El ser humano está diseñado para respirar por la nariz. La respiración nasal calienta, filtra y humidifica el aire, preparándolo para llegar a los pulmones. Sin embargo, cuando existe un obstáculo (como hipertrofia de adenoides, amígdalas, alergias o desviación del tabique) o simplemente un mal hábito instaurado, los niños comienzan a respirar por la boca.
La literatura científica actual ha demostrado ampliamente que el síndrome de respirador oral no solo afecta a la calidad del sueño, sino que tiene un impacto directo en el desarrollo craneofacial (Gómez-González, 2024). Al tener la boca abierta constantemente:
- La lengua desciende: en lugar de descansar en el paladar duro (su posición natural), la lengua se sitúa en la base de la boca.
- El paladar se estrecha: al no tener la presión constante de la lengua, el paladar no se expande adecuadamente, dando lugar a un paladar ojival (alto y estrecho).
- Alteraciones en la mordida: es muy frecuente la aparición de maloclusiones dentales, como la mordida cruzada o la clase II esquelética, derivadas de este desequilibrio muscular (Gonçalvez et al., 2022).
DEGLUCIÓN DISFUNCIONAL (antigua deglución atípica)
Para tragar correctamente, los dientes deben estar en contacto, los labios sellados y la lengua debe ejercer presión contra las arrugas palatinas (detrás de los incisivos superiores). Hablamos de deglución disfuncional cuando estos movimientos no se realizan de forma adecuada. Lo más común es que la lengua se interponga entre los dientes frontales o laterales al tragar.
-> La evidencia clínica y científica confirma que existe una relación directa entre una postura baja de la lengua, provocada por la respiración oral, y el desarrollo de una deglución disfuncional (Borrás y Sanchis y Rossel Clari; Gómez-González et al., 2024).
¿Cuáles son los signos de alarma?
- Restos de comida alrededor de la boca al comer.
- Ruidos al tragar o masticar con la boca abierta.
- Necesidad de beber agua constantemente para poder tragar el alimento sólido.
- Movimientos exagerados de la cabeza o contracción de los labios y el mentón al tragar.
¿CÓMO AYUDA LA TERAPIA OROFACIAL Y MIOFUNCIONAL?
La intervención logopédica mediante ha demostrado ser una herramienta eficaz y con alto nivel de evidencia para corregir estos desequilibrios (Leal et al., 2025; Begnoni et al., 2020). Nuestro objetivo no es solo enseñar a tragar o a respirar, sino reeducar toda la musculatura orofacial.
El abordaje que realizamos consta de varias fases fundamentadas científicamente:
- Concienciación: paciente (y la familia) reconozcan el mal hábito.
- Reeducación postural: enseñar la posición correcta de reposo de la lengua y los labios.
- Fortalecimiento y coordinación muscular: a través de ejercicios específicos para labios, lengua, maseteros y buccinadores.
- Generalización: integrar el nuevo patrón de deglución y respiración en el día a día, automatizando el proceso.

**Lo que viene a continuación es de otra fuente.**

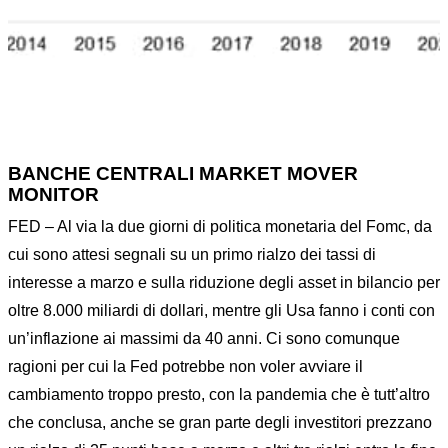
BANCHE CENTRALI MARKET MOVER
MONITOR
FED – Al via la due giorni di politica monetaria del Fomc, da
cui sono attesi segnali su un primo rialzo dei tassi di
interesse a marzo e sulla riduzione degli asset in bilancio per
oltre 8.000 miliardi di dollari, mentre gli Usa fanno i conti con
un’inflazione ai massimi da 40 anni. Ci sono comunque
ragioni per cui la Fed potrebbe non voler avviare il
cambiamento troppo presto, con la pandemia che è tutt’altro
che conclusa, anche se gran parte degli investitori prezzano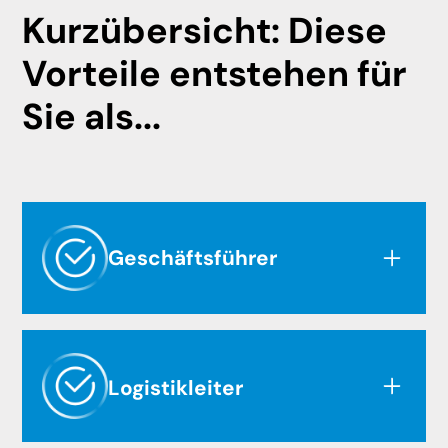
Kurzübersicht: Diese
Vorteile entstehen für
Sie als...
Geschäftsführer
Höhere Gewinne
Ein kostenoptimierter Frachteneinkauf erhöht
Logistikleiter
sofort Ihre Liquidität und stärkt die
Wettbewerbsposition.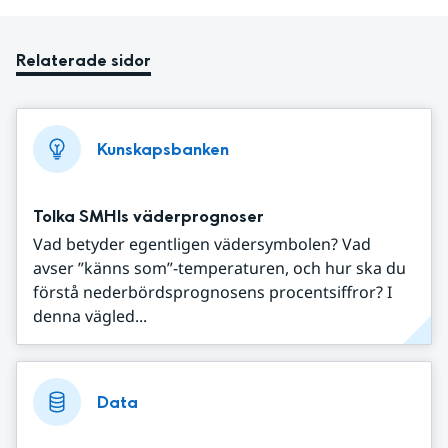
Relaterade sidor
Kunskapsbanken
Tolka SMHIs väderprognoser
Vad betyder egentligen vädersymbolen? Vad
avser ”känns som”-temperaturen, och hur ska du
förstå nederbördsprognosens procentsiffror? I
denna vägled...
Data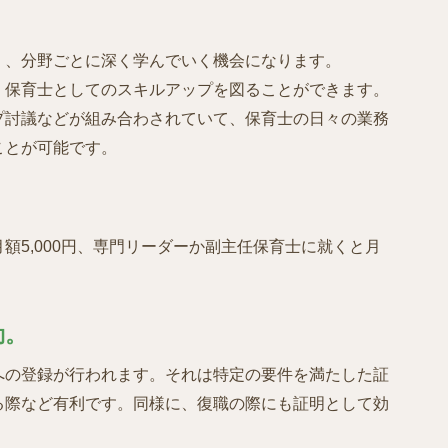
く、分野ごとに深く学んでいく機会になります。
、保育士としてのスキルアップを図ることができます。
プ討議などが組み合わされていて、保育士の日々の業務
ことが可能です。
額5,000円、専門リーダーか副主任保育士に就くと月
効。
への登録が行われます。それは特定の要件を満たした証
る際など有利です。同様に、復職の際にも証明として効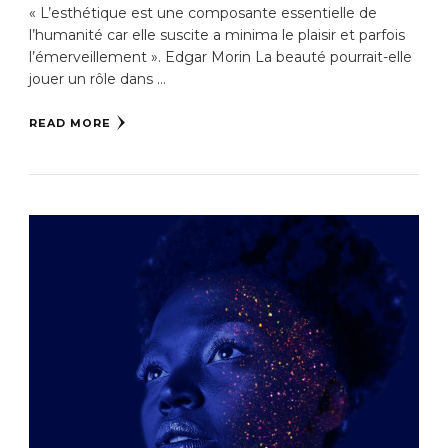
« L’esthétique est une composante essentielle de
l’humanité car elle suscite a minima le plaisir et parfois
l’émerveillement ». Edgar Morin La beauté pourrait-elle
jouer un rôle dans …
READ MORE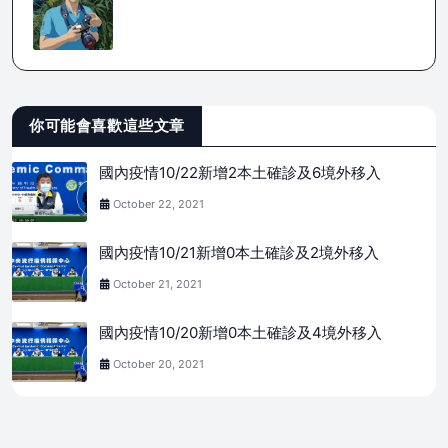
你可能會喜歡這些文章
國內疫情10/22新增2本土確診及6境外移入
October 22, 2021
國內疫情10/21新增0本土確診及2境外移入
October 21, 2021
國內疫情10/20新增0本土確診及4境外移入
October 20, 2021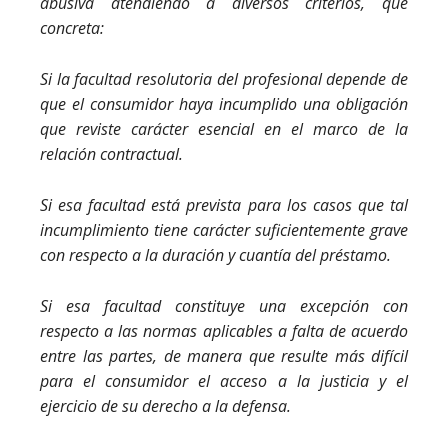
abusiva atendiendo a diversos criterios, que
concreta:
Si la facultad resolutoria del profesional depende de
que el consumidor haya incumplido una obligación
que reviste carácter esencial en el marco de la
relación contractual.
Si esa facultad está prevista para los casos que tal
incumplimiento tiene carácter suficientemente grave
con respecto a la duración y cuantía del préstamo.
Si esa facultad constituye una excepción con
respecto a las normas aplicables a falta de acuerdo
entre las partes, de manera que resulte más difícil
para el consumidor el acceso a la justicia y el
ejercicio de su derecho a la defensa.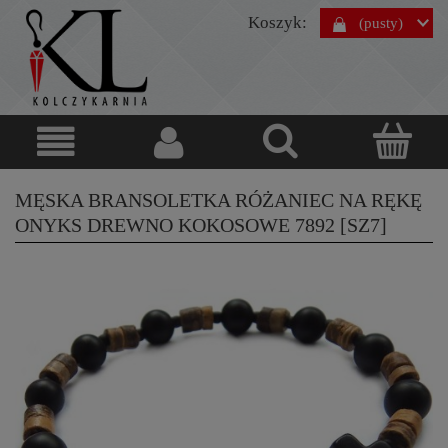
Koszyk:
(pusty)
MĘSKA BRANSOLETKA RÓŻANIEC NA RĘKĘ
ONYKS DREWNO KOKOSOWE 7892 [SZ7]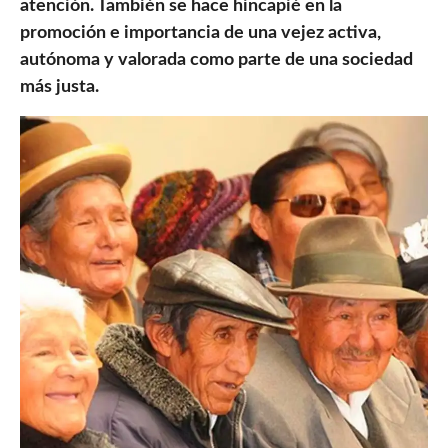
atención. También se hace hincapié en la
promoción e importancia de una vejez activa,
autónoma y valorada como parte de una sociedad
más justa.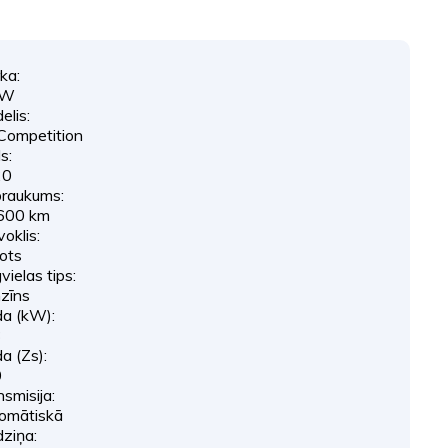
ka:
MW
elis:
Competition
s:
20
raukums:
600 km
oklis:
tots
ielas tips:
zīns
da (kW):
3
a (Zs):
0
smisija:
omātiskā
dziņa:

Es fundamental destacar que este trabajo requiere una visión multidisciplinar. En muchos casos, el éxito del tratamiento logopédico va de la mano del trabajo de odontopediatras, ortodoncistas y fisioterapeutas para asegurar un desarrollo armónico de las estructuras orofaciales (Cenzato et al., 2021; Homem et al., 2014).
En Salamanca a 31/07/2026.
MARTA SÁNCHEZ – Logopeda especializada en terapia miofuncional y orofacial.